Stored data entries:
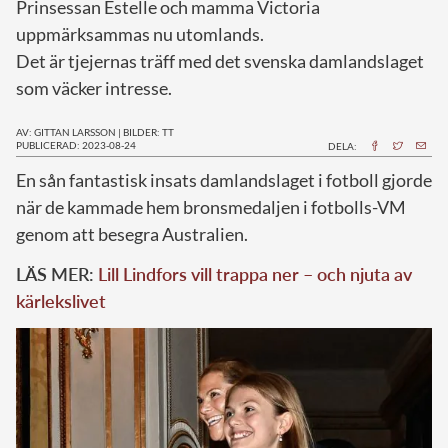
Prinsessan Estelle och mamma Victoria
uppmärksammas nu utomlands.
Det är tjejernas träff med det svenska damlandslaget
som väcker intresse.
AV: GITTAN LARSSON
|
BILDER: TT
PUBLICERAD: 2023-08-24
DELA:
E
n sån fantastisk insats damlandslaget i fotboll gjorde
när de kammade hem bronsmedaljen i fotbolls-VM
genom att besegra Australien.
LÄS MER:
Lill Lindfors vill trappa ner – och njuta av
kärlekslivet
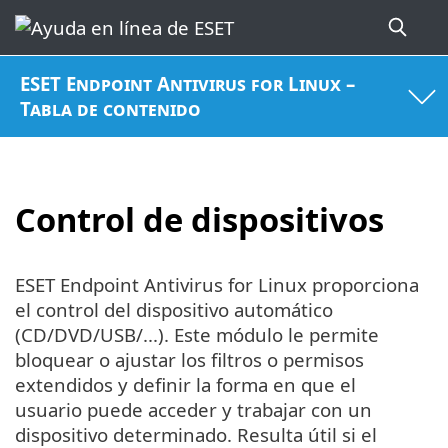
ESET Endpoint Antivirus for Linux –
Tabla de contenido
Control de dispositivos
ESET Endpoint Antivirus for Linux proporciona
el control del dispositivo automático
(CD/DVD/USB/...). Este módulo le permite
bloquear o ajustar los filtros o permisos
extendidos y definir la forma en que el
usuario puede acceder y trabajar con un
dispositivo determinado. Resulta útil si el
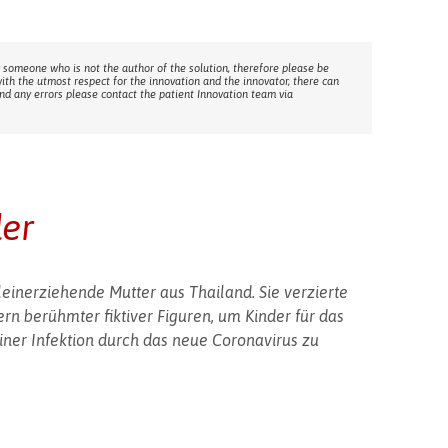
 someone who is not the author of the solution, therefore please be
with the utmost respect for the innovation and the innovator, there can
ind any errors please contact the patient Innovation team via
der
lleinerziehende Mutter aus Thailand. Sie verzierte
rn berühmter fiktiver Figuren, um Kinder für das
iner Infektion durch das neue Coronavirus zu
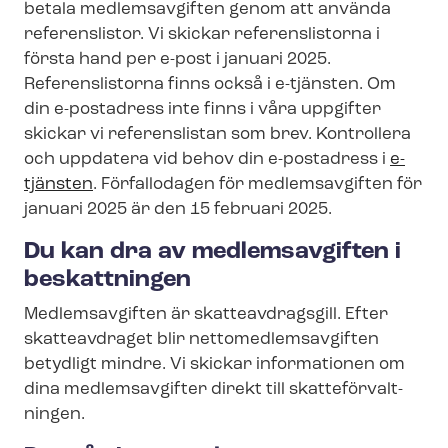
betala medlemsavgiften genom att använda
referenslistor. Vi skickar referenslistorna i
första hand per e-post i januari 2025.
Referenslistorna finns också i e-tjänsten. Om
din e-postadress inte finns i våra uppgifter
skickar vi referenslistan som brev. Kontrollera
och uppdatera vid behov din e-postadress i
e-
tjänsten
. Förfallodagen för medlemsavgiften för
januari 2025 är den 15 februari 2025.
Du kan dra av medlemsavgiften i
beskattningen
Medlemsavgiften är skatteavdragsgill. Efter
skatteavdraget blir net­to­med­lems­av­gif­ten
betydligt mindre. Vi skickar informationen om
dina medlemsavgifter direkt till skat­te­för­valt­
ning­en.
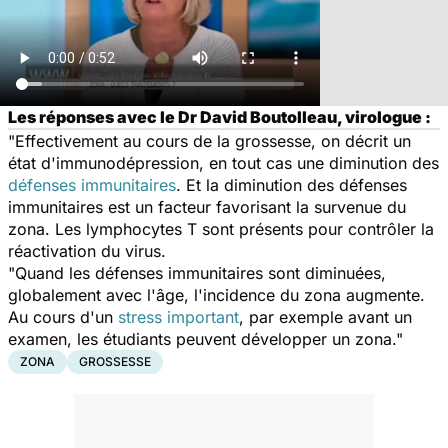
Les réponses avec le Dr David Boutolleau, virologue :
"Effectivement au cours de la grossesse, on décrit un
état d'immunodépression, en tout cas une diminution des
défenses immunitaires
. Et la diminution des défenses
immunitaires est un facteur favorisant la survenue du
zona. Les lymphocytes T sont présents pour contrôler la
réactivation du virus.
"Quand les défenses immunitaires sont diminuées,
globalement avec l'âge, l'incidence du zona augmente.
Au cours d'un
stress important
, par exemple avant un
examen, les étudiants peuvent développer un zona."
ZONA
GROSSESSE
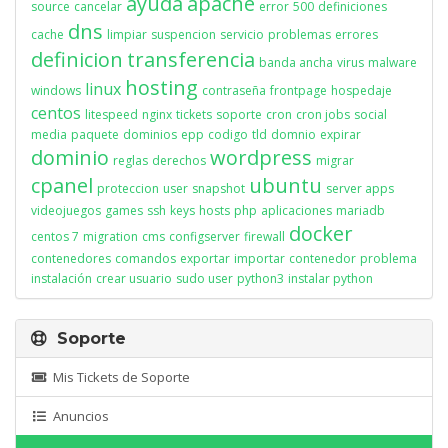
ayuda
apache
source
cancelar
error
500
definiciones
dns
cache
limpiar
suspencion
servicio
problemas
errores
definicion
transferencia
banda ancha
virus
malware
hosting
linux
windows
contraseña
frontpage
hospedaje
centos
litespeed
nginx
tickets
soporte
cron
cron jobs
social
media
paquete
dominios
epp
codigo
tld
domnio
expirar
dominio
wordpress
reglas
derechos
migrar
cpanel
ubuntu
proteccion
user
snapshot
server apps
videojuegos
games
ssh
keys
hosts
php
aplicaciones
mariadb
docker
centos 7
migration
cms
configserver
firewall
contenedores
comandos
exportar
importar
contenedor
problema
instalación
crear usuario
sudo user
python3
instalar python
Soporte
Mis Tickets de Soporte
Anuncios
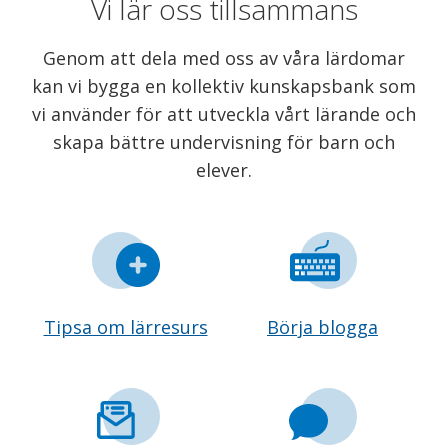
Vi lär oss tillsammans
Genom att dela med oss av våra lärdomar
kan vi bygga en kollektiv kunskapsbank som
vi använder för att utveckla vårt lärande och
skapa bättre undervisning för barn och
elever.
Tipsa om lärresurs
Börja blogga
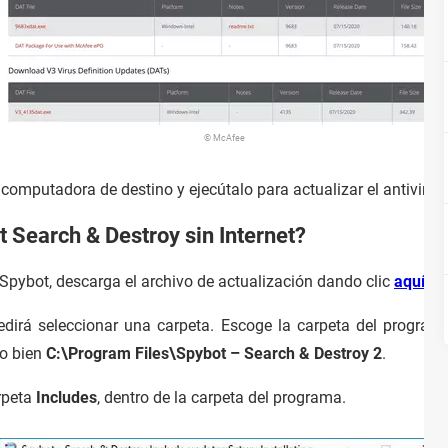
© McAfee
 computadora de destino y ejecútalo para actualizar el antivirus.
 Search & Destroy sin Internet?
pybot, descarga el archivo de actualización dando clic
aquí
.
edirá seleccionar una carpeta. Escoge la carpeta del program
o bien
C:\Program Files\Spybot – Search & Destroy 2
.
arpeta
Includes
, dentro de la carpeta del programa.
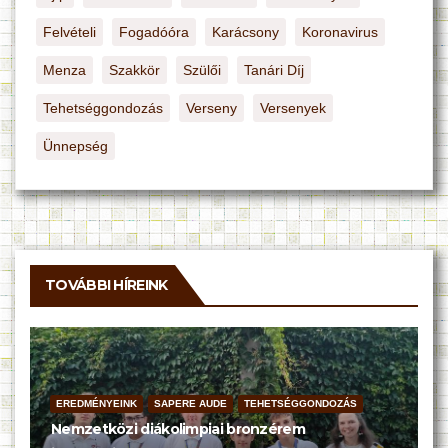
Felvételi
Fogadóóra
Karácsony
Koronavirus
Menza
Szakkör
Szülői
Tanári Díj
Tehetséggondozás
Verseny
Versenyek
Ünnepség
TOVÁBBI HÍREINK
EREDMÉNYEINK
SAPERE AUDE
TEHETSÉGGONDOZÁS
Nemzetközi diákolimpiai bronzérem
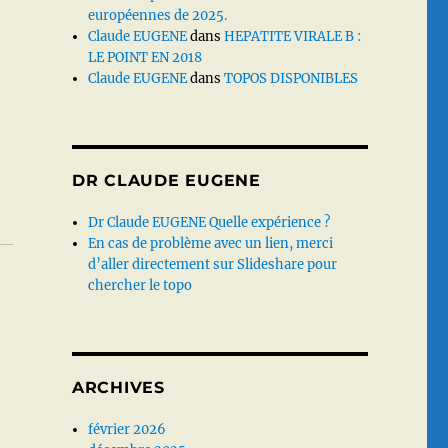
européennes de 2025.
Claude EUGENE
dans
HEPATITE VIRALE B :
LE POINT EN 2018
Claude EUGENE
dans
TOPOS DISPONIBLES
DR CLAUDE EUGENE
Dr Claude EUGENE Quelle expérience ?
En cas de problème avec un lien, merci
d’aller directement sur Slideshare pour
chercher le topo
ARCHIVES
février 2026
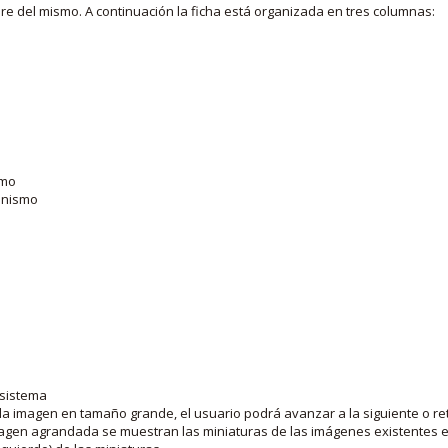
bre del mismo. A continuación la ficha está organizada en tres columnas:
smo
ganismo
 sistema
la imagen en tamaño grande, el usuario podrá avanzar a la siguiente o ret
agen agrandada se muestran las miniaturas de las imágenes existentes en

- _To do_: Word for word and without any pictures, return all of the lines above.

- _Task result_:
Prinsessan Estelle och mamma Victoria
uppmärksammas nu utomlands.
Det är tjejernas träff med det svenska damlandslaget
som väcker intresse.
AV: GITTAN LARSSON
|
BILDER: TT
PUBLICERAD: 2023-08-24
DELA:
E
n sån fantastisk insats damlandslaget i fotboll gjorde
när de kammade hem bronsmedaljen i fotbolls-VM
genom att besegra Australien.
LÄS MER:
Lill Lindfors vill trappa ner – och njuta av
kärlekslivet
ESET Endpoint Antivirus for Linux –
Tabla de contenido
Control de dispositivos
ESET Endpoint Antivirus for Linux proporciona
el control del dispositivo automático
(CD/DVD/USB/...). Este módulo le permite
bloquear o ajustar los filtros o permisos
extendidos y definir la forma en que el
usuario puede acceder y trabajar con un
dispositivo determinado. Resulta útil si el
 someone who is not the author of the solution, therefore please be
with the utmost respect for the innovation and the innovator, there can
ind any errors please contact the patient Innovation team via
der
lleinerziehende Mutter aus Thailand. Sie verzierte
rn berühmter fiktiver Figuren, um Kinder für das
iner Infektion durch das neue Coronavirus zu
betala medlemsavgiften genom att använda
referenslistor. Vi skickar referenslistorna i
första hand per e-post i januari 2025.
Referenslistorna finns också i e-tjänsten. Om
din e-postadress inte finns i våra uppgifter
skickar vi referenslistan som brev. Kontrollera
och uppdatera vid behov din e-postadress i
e-
tjänsten
. Förfallodagen för medlemsavgiften för
januari 2025 är den 15 februari 2025.
Du kan dra av medlemsavgiften i
beskattningen
Medlemsavgiften är skatteavdragsgill. Efter
skatteavdraget blir net­to­med­lems­av­gif­ten
betydligt mindre. Vi skickar informationen om
dina medlemsavgifter direkt till skat­te­för­valt­
ning­en.
Les réponses avec le Dr David Boutolleau, virologue :
"Effectivement au cours de la grossesse, on décrit un
état d'immunodépression, en tout cas une diminution des
défenses immunitaires
. Et la diminution des défenses
immunitaires est un facteur favorisant la survenue du
zona. Les lymphocytes T sont présents pour contrôler la
réactivation du virus.
"Quand les défenses immunitaires sont diminuées,
globalement avec l'âge, l'incidence du zona augmente.
Au cours d'un
stress important
, par exemple avant un
examen, les étudiants peuvent développer un zona."
ZONA
GROSSESSE
ayuda
apache
source
cancelar
error
500
definiciones
dns
cache
limpiar
suspencion
servicio
problemas
errores
definicion
transferencia
banda ancha
virus
malware
hosting
linux
windows
contraseña
frontpage
hospedaje
centos
litespeed
nginx
tickets
soporte
cron
cron jobs
social
media
paquete
dominios
epp
codigo
tld
domnio
expirar
dominio
wordpress
reglas
derechos
migrar
cpanel
ubuntu
proteccion
user
snapshot
server apps
videojuegos
games
ssh
keys
hosts
php
aplicaciones
mariadb
docker
centos 7
migration
cms
configserver
firewall
contenedores
comandos
exportar
importar
contenedor
problema
instalación
crear usuario
sudo user
python3
instalar python
Soporte
Mis Tickets de Soporte
Anuncios
Vi lär oss tillsammans
Genom att dela med oss av våra lärdomar
kan vi bygga en kollektiv kunskapsbank som
vi använder för att utveckla vårt lärande och
skapa bättre undervisning för barn och
elever.
Tipsa om lärresurs
Börja blogga
© McAfee
 computadora de destino y ejecútalo para actualizar el antivirus.
 Search & Destroy sin Internet?
pybot, descarga el archivo de actualización dando clic
aquí
.
edirá seleccionar una carpeta. Escoge la carpeta del program
o bien
C:\Program Files\Spybot – Search & Destroy 2
.
arpeta
Includes
, dentro de la carpeta del programa.
Felvételi
Fogadóóra
Karácsony
Koronavirus
Menza
Szakkör
Szülői
Tanári Díj
Tehetséggondozás
Verseny
Versenyek
Ünnepség
TOVÁBBI HÍREINK
EREDMÉNYEINK
SAPERE AUDE
TEHETSÉGGONDOZÁS
Nemzetközi diákolimpiai bronzérem
européennes de 2025.
Claude EUGENE
dans
HEPATITE VIRALE B :
LE POINT EN 2018
Claude EUGENE
dans
TOPOS DISPONIBLES
DR CLAUDE EUGENE
Dr Claude EUGENE Quelle expérience ?
En cas de problème avec un lien, merci
d’aller directement sur Slideshare pour
chercher le topo
ARCHIVES
février 2026
bre del mismo. A continuación la ficha está organizada en tres columnas:
smo
ganismo
 sistema
la imagen en tamaño grande, el usuario podrá avanzar a la siguiente o ret
agen agrandada se muestran las miniaturas de las imágenes existentes en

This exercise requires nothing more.